Here's one area that I would LOVE to see this technology utilized for. And I understand I'm standing on dangerous grounds here, since, while not limited to digital, the usefulness of what I propose really only applies to the digital world.

So, you know how many Hasselblad (and other 6x6 MF) shooters are really hoping for (but may never get) a full-size 56mm x 56mm sensor medium format digital camera with which to use their legacy Hasselblad/Zeiss lenses? Again, they'll probably never get one since a square digital sensor would be a very niche market in an already niche digital MF world.

What that means is that the legacy Zeiss glass can only be used cropped on a 645 and smaller sensors.

However, let's say that in the future, we will have (1) mirrorless digital MF cameras. You can substitute this relatively easily today because we already have digital MF backs that can be attached to any box. Hartblei's H-cam comes to mind. Let's say that then there is (2) an adapter exactly like this for MF that will concentrate the image circle by 1.5x.
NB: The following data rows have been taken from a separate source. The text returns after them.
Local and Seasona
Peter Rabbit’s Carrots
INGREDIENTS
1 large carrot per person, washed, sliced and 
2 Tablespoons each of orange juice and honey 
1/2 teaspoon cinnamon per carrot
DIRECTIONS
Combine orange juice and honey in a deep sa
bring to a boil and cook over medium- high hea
Then, you could have a digital MF sensor like one used in CFV-16 (37mm x 37mm) and use a legacy Hassie lens on it as it was originally intended without any crop factor, and with the same DoF. I.e., e.g., Zeiss Planar 110mm F2.0 will act like a 73mm F1.4 lens on a CFV-16, effectively giving you the same FOV/DOF as the lens would give you if you shot it with a 56mm x 56mm sensor. Of course, this could be applied to any of the larger digital MF sensors (full size 645) too, and a legacy square lover would just crop to square.
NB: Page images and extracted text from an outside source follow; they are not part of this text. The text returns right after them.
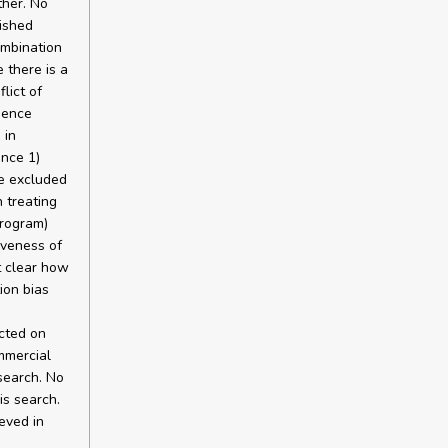
ther. No
lished
ombination
 there is a
lict of
dence
 in
ence 1)
be excluded
n treating
program)
iveness of
t clear how
ion bias
cted on
mmercial
search. No
is search.
eved in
More intriguingly, if you consider that many of the Zeiss lenses have an image circle that is comfortably larger than that required to cover 56mm x 56mm (that's why you can use them with a Flexbody), it is possible that such an adapter used with legacy lens will cover a fullsize 645 sensor and give you, in this case, an even wider FOV and even shallower DoF than they were originally designed to on traditional 6x6 film.

I bet legacy Hassie users (and many others) would be very, very, very happy to shell out $600 or even $1600 for such an adapter (again, provided there's a mirrorless MF digital body with which to use it).

I'm of the camp that thinks ALL digital cameras of the future will/should become mirror less, so I'm very intrigued by this idea.